* Directions for this task
Would you copy out, exactly as written, each line from the one containing "for 10 minutes." to the end of the records below?

======== Data listing ========

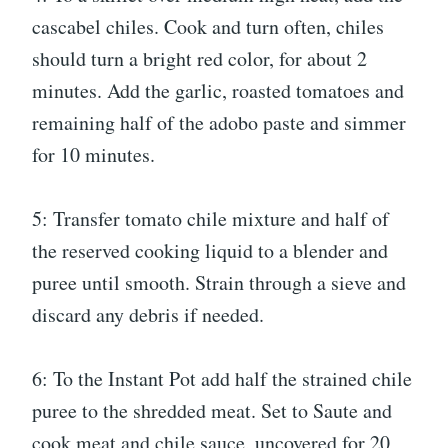
cascabel chiles. Cook and turn often, chiles
should turn a bright red color, for about 2
minutes. Add the garlic, roasted tomatoes and
remaining half of the adobo paste and simmer
for 10 minutes.
5: Transfer tomato chile mixture and half of
the reserved cooking liquid to a blender and
puree until smooth. Strain through a sieve and
discard any debris if needed.
6: To the Instant Pot add half the strained chile
puree to the shredded meat. Set to Saute and
cook meat and chile sauce, uncovered for 20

========

* Answer box
for 10 minutes.
5: Transfer tomato chile mixture and half of
the reserved cooking liquid to a blender and
puree until smooth. Strain through a sieve and
discard any debris if needed.
6: To the Instant Pot add half the strained chile
puree to the shredded meat. Set to Saute and
cook meat and chile sauce, uncovered for 20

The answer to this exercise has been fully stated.